Lab on a Chip, 2011, 11, 3049, Soft Matter, 2011, 7, 2428, Langmuir, 2011, 27, 10634, ACS Applied Materials & Interfaces, 2011, 3, 4201, ACS Applied Materials & Interfaces, 2012, 4, 3077, Analytical Chemistry, 2012, 84, 10129, ACS Applied Materials & Interfaces, 2012, 4, 6911, ACS Applied Materials & Interfaces, 2013, 5, 12701, ACS Applied Materials & Interfaces, 2015, 7, 23056, Nature Communications, 2016, 7, 10780, Industrial & Chemical Engineering Research, 2018, 57, 11675.
Coatings for Biomedical Implants
We collaborate with medical researchers at USC to develop functional coatings for biomedical implants.

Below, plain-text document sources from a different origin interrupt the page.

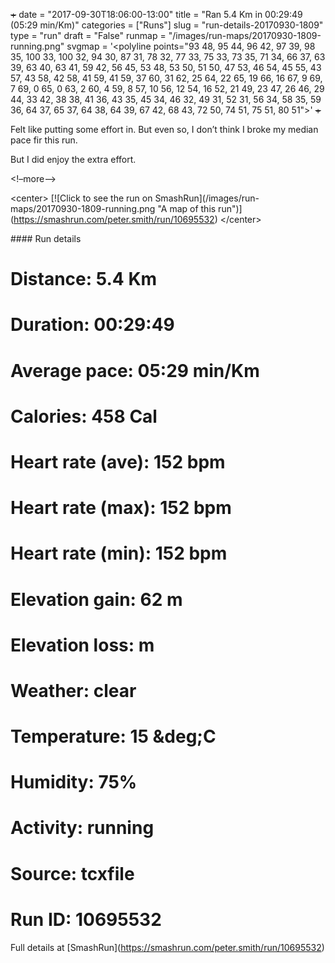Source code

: +++
date = "2017-09-30T18:06:00-13:00"
title = "Ran 5.4 Km in 00:29:49 (05:29 min/Km)"
categories = ["Runs"]
slug = "run-details-20170930-1809"
type = "run"
draft = "False"
runmap = "/images/run-maps/20170930-1809-running.png"
svgmap = '<polyline points="93 48, 95 44, 96 42, 97 39, 98 35, 100 33, 100 32, 94 30, 87 31, 78 32, 77 33, 75 33, 73 35, 71 34, 66 37, 63 39, 63 40, 63 41, 59 42, 56 45, 53 48, 53 50, 51 50, 47 53, 46 54, 45 55, 43 57, 43 58, 42 58, 41 59, 41 59, 37 60, 31 62, 25 64, 22 65, 19 66, 16 67, 9 69, 7 69, 0 65, 0 63, 2 60, 4 59, 8 57, 10 56, 12 54, 16 52, 21 49, 23 47, 26 46, 29 44, 33 42, 38 38, 41 36, 43 35, 45 34, 46 32, 49 31, 52 31, 56 34, 58 35, 59 36, 64 37, 65 37, 64 38, 64 39, 67 42, 68 43, 72 50, 74 51, 75 51, 80 51">'
+++

Felt like putting some effort in. But even so, I don’t think I broke my median pace fir this run. 

But I did enjoy the extra effort. 

<!--more-->

<center>
[![Click to see the run on SmashRun](/images/run-maps/20170930-1809-running.png "A map of this run")](https://smashrun.com/peter.smith/run/10695532)
</center>

#### Run details

* Distance: 5.4 Km
* Duration: 00:29:49
* Average pace: 05:29 min/Km
* Calories: 458 Cal
* Heart rate (ave): 152 bpm
* Heart rate (max): 152 bpm
* Heart rate (min): 152 bpm
* Elevation gain: 62 m
* Elevation loss:  m
* Weather: clear
* Temperature: 15 &deg;C
* Humidity: 75%
* Activity: running
* Source: tcxfile
* Run ID: 10695532

Full details at [SmashRun](https://smashrun.com/peter.smith/run/10695532)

We work with Dr. Mark Humayun’s Biomimetic Microelectonic Systems (BMES) – Engineering Research Center (ERC) to develop thermoresponsive coatings for retinal implants. Our new collaboration with Prof. Ellis Meng and Prof. James Weiland involves developing antifouling coatings for wireless shunts to treat hydrocephalus, a disease which results in the accumulation of cerebrospinal fluid in the brain. Our goal is to develop coatings that prevent shunt malfunction.
Journal of Vacuum Science & Technology A, 2016, 34, 041403, Beilstein Journal of Nanotechnology, 2017, 8, 1629.